Network admins and engineers have to fight a constant battle to disprove the network as the source of issues. And for every win they get it can come crashing down when the network is actually the problem. Validating the fears of the users is the fastest way to be seen as the issue every time.
Mean Time To Innocence
As John and I wrote the pieces for SolarWinds, what we wanted to show is that a variety of issues can look like network things up front but have vastly different causes behind the scenes. What I felt was very important for the piece was the distinguish the the main character, Amanda, go beyond the infamous Mean Time To Innocence (MTTI) metric. In networking, we all too often find ourselves going so far as to prove that it’s not the network and then leave it there. As soon as we’re innocent, it’s done.
Cross-function teams and other DevOps organizations don’t believe in that kind of boundary. Lines between silos blur or are totally absent. That means that instead of giving up once you prove it’s not your problem, you need to work toward fixing what’s at issue. Fix the problem, not the blame. If you concentrate on fixing the problems, it will soon become noticeable that networking team may not always be the problem. Even if the network is at fault, the network team will work to fix it and any other issues that you see.

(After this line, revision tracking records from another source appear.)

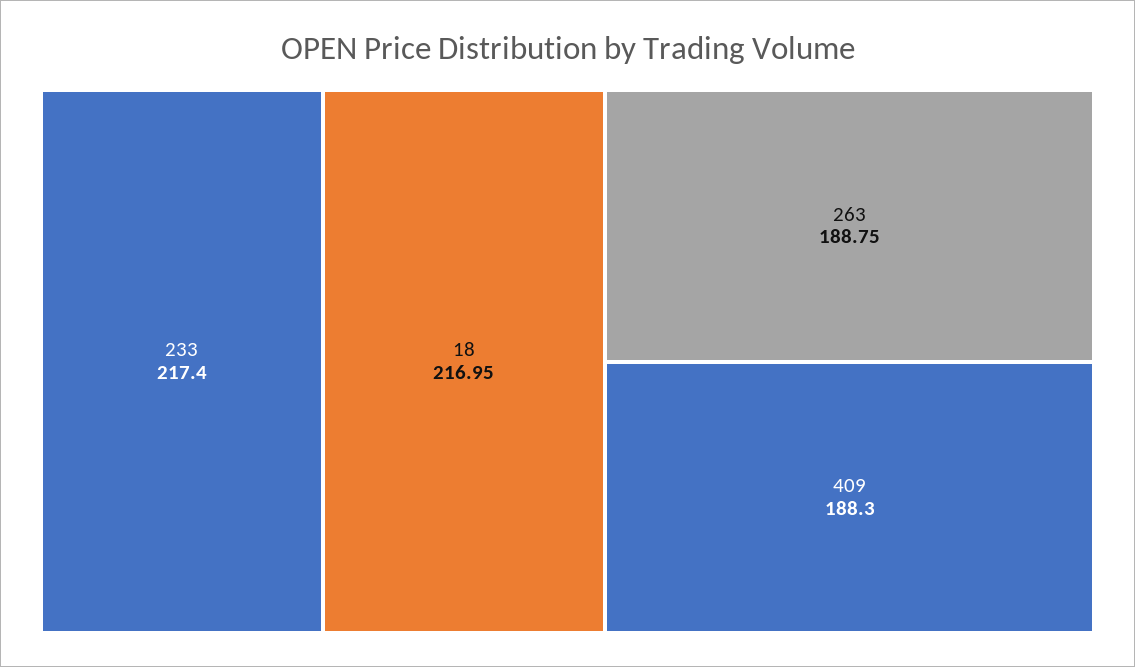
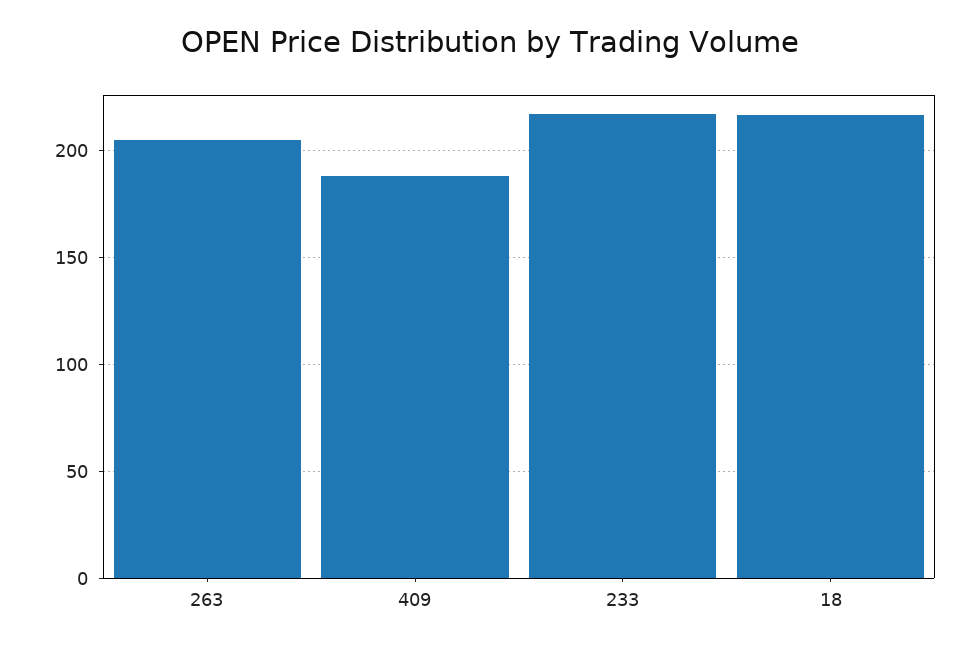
  {
    "233": 217.4,
    "18": 216.95,
-   "263": 188.75,
+   "263": 205,
    "409": 188.3
  }

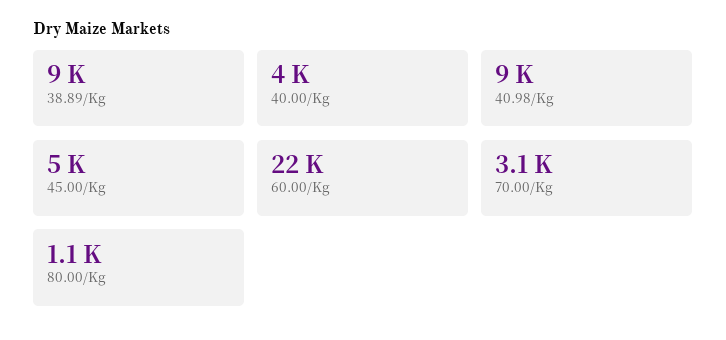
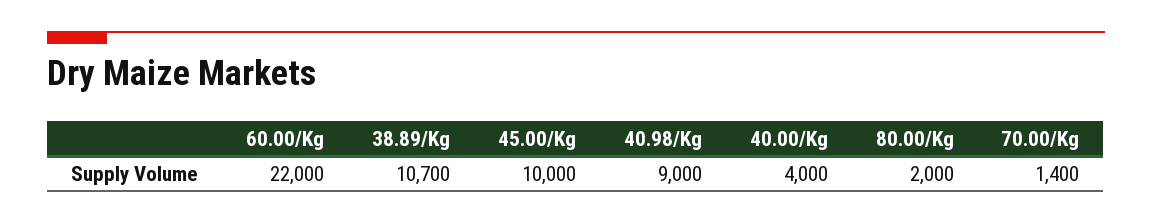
  {
-   "38.89/Kg": 9000,
+   "38.89/Kg": 10700,
    "40.00/Kg": 4000,
    "40.98/Kg": 9000,
-   "45.00/Kg": 5000,
+   "45.00/Kg": 10000,
    "60.00/Kg": 22000,
-   "70.00/Kg": 3100,
+   "70.00/Kg": 1400,
-   "80.00/Kg": 1100
+   "80.00/Kg": 2000
  }

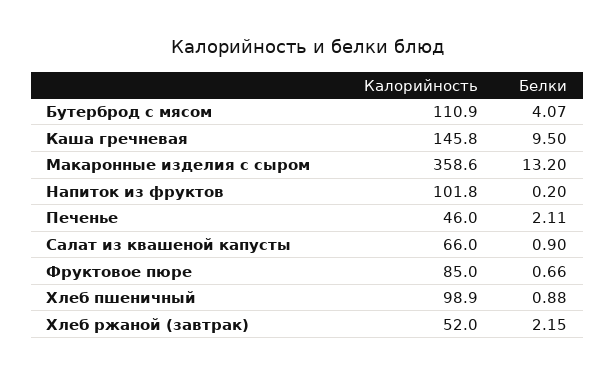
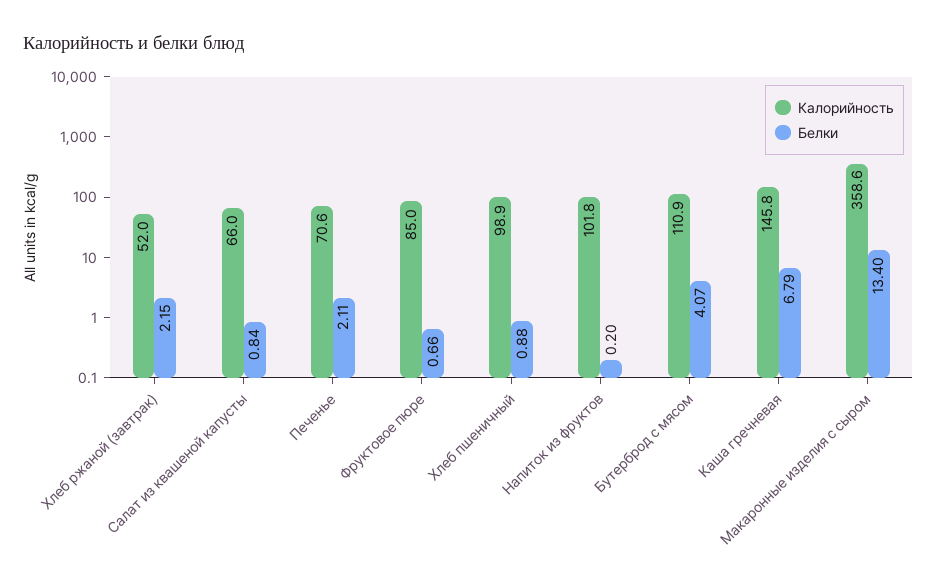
  {
    "Калорийность": {
      "Бутерброд с мясом": 110.9,
      "Каша гречневая": 145.8,
      "Макаронные изделия с сыром": 358.6,
      "Напиток из фруктов": 101.8,
-     "Печенье": 46,
+     "Печенье": 70.6,
      "Салат из квашеной капусты": 66,
      "Фруктовое пюре": 85,
      "Хлеб пшеничный": 98.9,
      "Хлеб ржаной (завтрак)": 52
    },
    "Белки": {
      "Бутерброд с мясом": 4.07,
-     "Каша гречневая": 9.5,
+     "Каша гречневая": 6.79,
-     "Макаронные изделия с сыром": 13.2,
+     "Макаронные изделия с сыром": 13.4,
      "Напиток из фруктов": 0.2,
      "Печенье": 2.11,
-     "Салат из квашеной капусты": 0.9,
+     "Салат из квашеной капусты": 0.84,
      "Фруктовое пюре": 0.66,
      "Хлеб пшеничный": 0.88,
      "Хлеб ржаной (завтрак)": 2.15
    }
  }

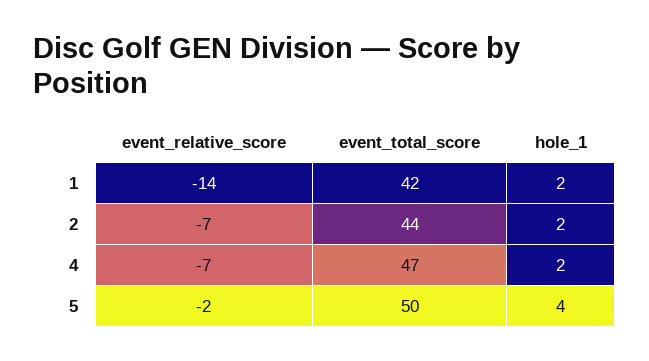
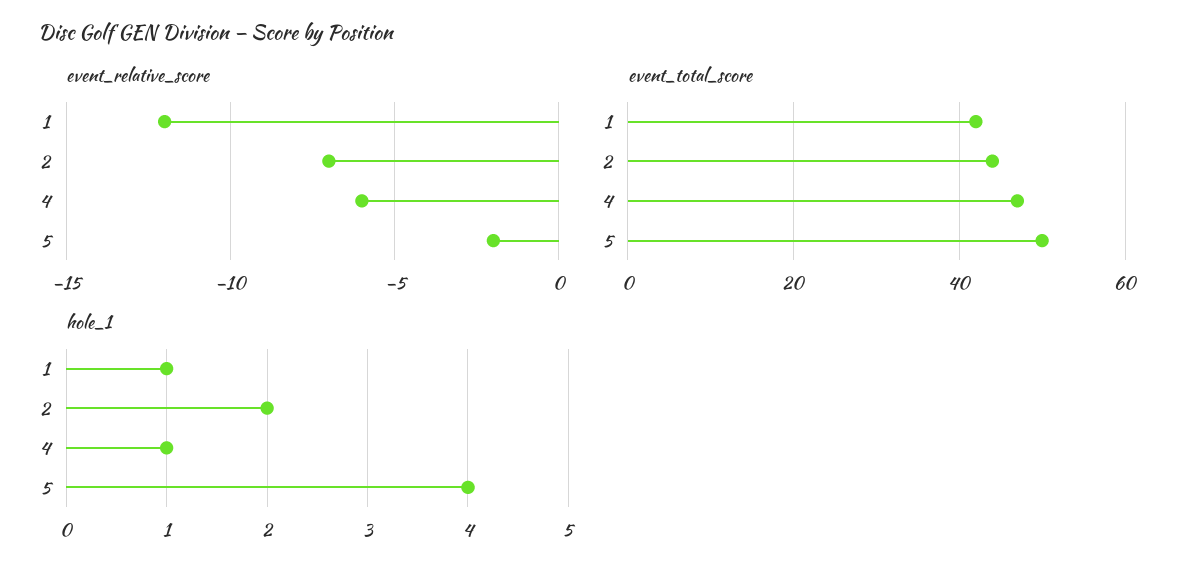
  {
    "event_relative_score": {
-     "1": -14,
+     "1": -12,
      "2": -7,
-     "4": -7,
+     "4": -6,
      "5": -2
    },
    "event_total_score": {
      "1": 42,
      "2": 44,
      "4": 47,
      "5": 50
    },
    "hole_1": {
-     "1": 2,
+     "1": 1,
      "2": 2,
-     "4": 2,
+     "4": 1,
      "5": 4
    }
  }

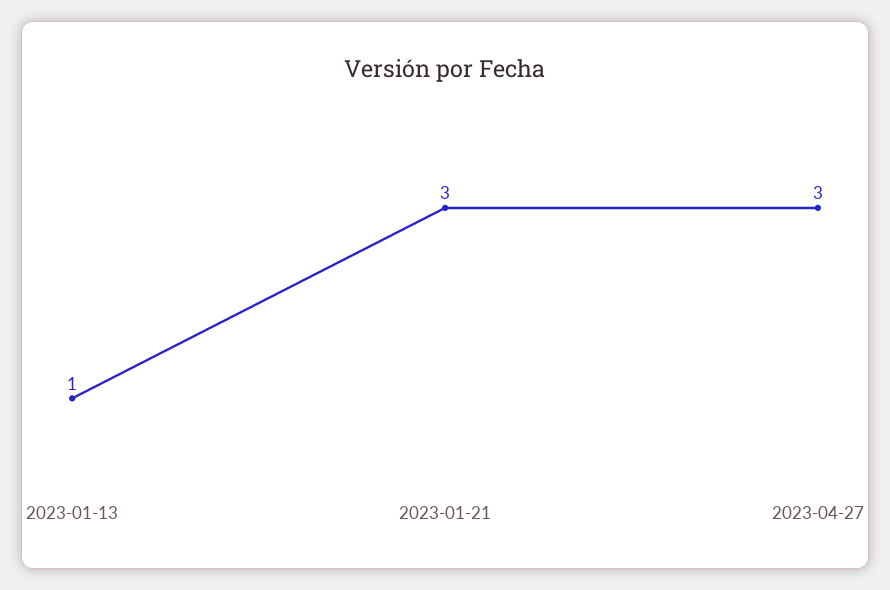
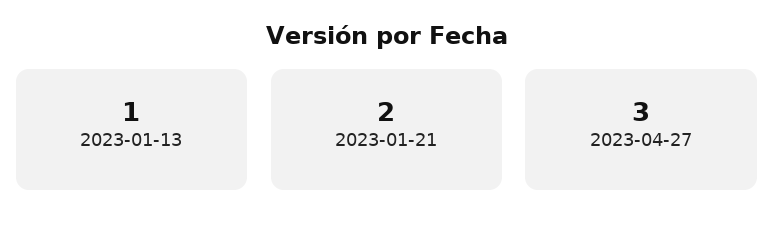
  {
    "2023-01-13": 1,
-   "2023-01-21": 3,
+   "2023-01-21": 2,
    "2023-04-27": 3
  }

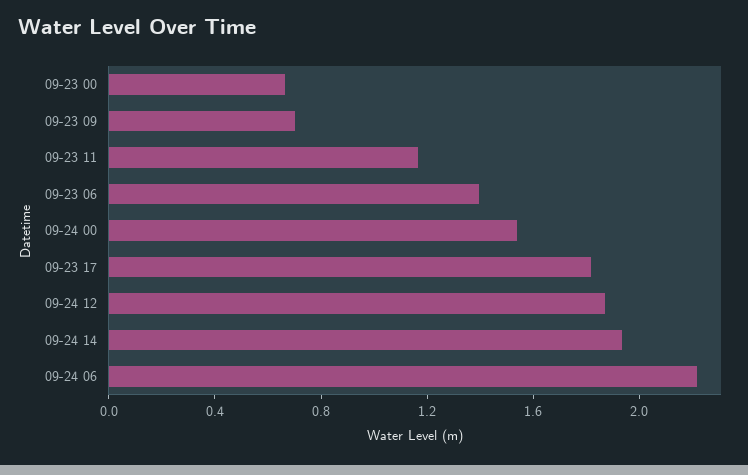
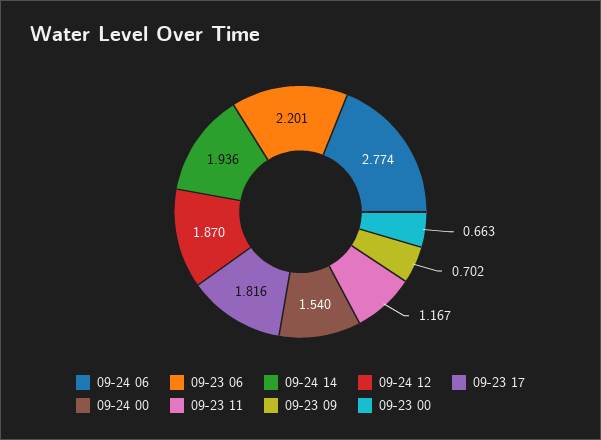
  {
    "09-23 00": 0.663,
    "09-23 09": 0.702,
    "09-23 11": 1.167,
-   "09-23 06": 1.4,
+   "09-23 06": 2.201,
    "09-24 00": 1.54,
    "09-23 17": 1.816,
    "09-24 12": 1.87,
    "09-24 14": 1.936,
-   "09-24 06": 2.2
+   "09-24 06": 2.774
  }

I love the feedback that John and I have gotten so far on the series we wrote. Some said it feels like a situation they’ve been in before. Others have said that they applaud the way things were handled. I know that the narrative allows us to bypass some of the unsavory things that often happen, like argument and political posturing inside an organization to make other department heads look bad when a problem strikes. But what we really wanted to show is that the network is usually the first to get blamed and the last to keep its innocence in a situation like this.
We wanted to show that it’s not always the network. And the best way for you to prove that in your own organization is to make sure the network isn’t just innocent, but helpful in solving as many problems as possible.